Some of the most nefarious actors in “the translation industry” love the new tools of what they now call “language technology”. They love the concept of machine translation not as a tool to be used to empower human translators, but rather as a tool empowering the middlemen to exploit human translators. The basic concept of the strategy on which “post-processing of machine translation” is based is to make it possible to control people with technology forcing humans to assist machines instead of using technology to assist human workers.
Many new startups are jumping at the chance to exploit human translators in this manner, and more will do so in the future. As I wrote in another post, a brand new translation agency called last month to offer me a chance at “a copy editing opportunity”.
When I asked how long the company had been in business, the woman who called me said, “We have just bought the website”. In other words, they don’t really know anything about anything, including translation. When I went to the new startup’s website, I saw all kinds of typical agency propaganda about teams of translators working selflessly and tirelessly together to craft the perfect translation in record time. But I also saw that the company intends to basically use available machine translation engines such as GoogleTranslate and Microsoft Translator, and then to throw the machine pseudo-translations at human translators whose job would be to retranslate texts full of MT errors and MT gibberish into something that would resemble a real translation.
That was the exciting “copy editing opportunity” that the company was offering to me, at the rate of one cent a word.

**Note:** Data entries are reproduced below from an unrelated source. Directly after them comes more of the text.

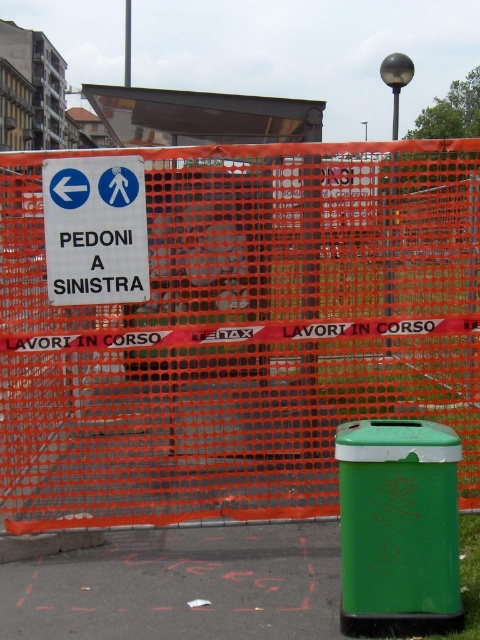
Between point (91, 564) and point (50, 188), which one is positioned behind?

The point (91, 564) is more distant.

Where is `green asphalt pavement at lower right`? The width and height of the screenshot is (480, 640). green asphalt pavement at lower right is located at coordinates (181, 586).

Can you confirm if orange mesh fence at center is positioned below green asphalt pavement at lower right?

Actually, orange mesh fence at center is above green asphalt pavement at lower right.

Does orange mesh fence at center lie behind green asphalt pavement at lower right?

Yes.

Locate an element on the screen. The image size is (480, 640). orange mesh fence at center is located at coordinates (240, 332).

The width and height of the screenshot is (480, 640). Describe the element at coordinates (240, 332) in the screenshot. I see `orange mesh fence at center` at that location.

Can you confirm if orange mesh fence at center is wider than white plastic sign at upper left?

Yes, orange mesh fence at center is wider than white plastic sign at upper left.

Is point (478, 304) farther from camera compared to point (106, 260)?

Yes, it is.

At what (x,y) coordinates should I click in order to perform the action: click on orange mesh fence at center. Please return your answer as a coordinate pair (x, y). Looking at the image, I should click on (240, 332).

A similar approach to translation is really nothing but a blatant attempt at wage theft. I don’t know whether an attempt to reclassify translators as “copy editors” or “post-processors” in order to pay them a fraction of what they should be paid for their work is even legal, although I do know that it ought to be illegal.
Unfortunately, “the translation industry” apparently has such a stranglehold on some translators’ associations in some countries that that they have been turned into a handy propaganda arm of “the translation industry”. As I wrote in the same post linked above, the ATA (American Translators Association) Chronicle has been publishing articles celebrating the progress of post processing of machine translation and advocating its use for many years now. Not once has it published an article that would question the greedy premise behind the logic and usefulness of this fatally flawed approach to intellectual activities represented in this case by translating and writing.
If human translators fall for this trap and cooperate with “the translation industry”, they will not be eliminated by highly intelligent machines who may decide that the best way to protect human translators is to make sure that no new translators are born. But they may eventually be eliminated by greedy, ignorant and selfish humans who may decide that the best way to make profit from machine translation is to eliminate human translators by turning them into “post-processors”, “post-editors” or “copy editors” of machine translation, because that would be a very good way to force human translators to retranslate the result of regurgitated machine detritus at the rate of one cent a word.
The business model of human translation is not being disrupted by new technology. On the contrary, new technology, including machine translation, is an excellent tool that can be used by many human translators.
But the business model of human translation is now being threatened by greedy operators in “the translation industry” who are trying to capitalize on new technology and use it in order to turn us into slaves.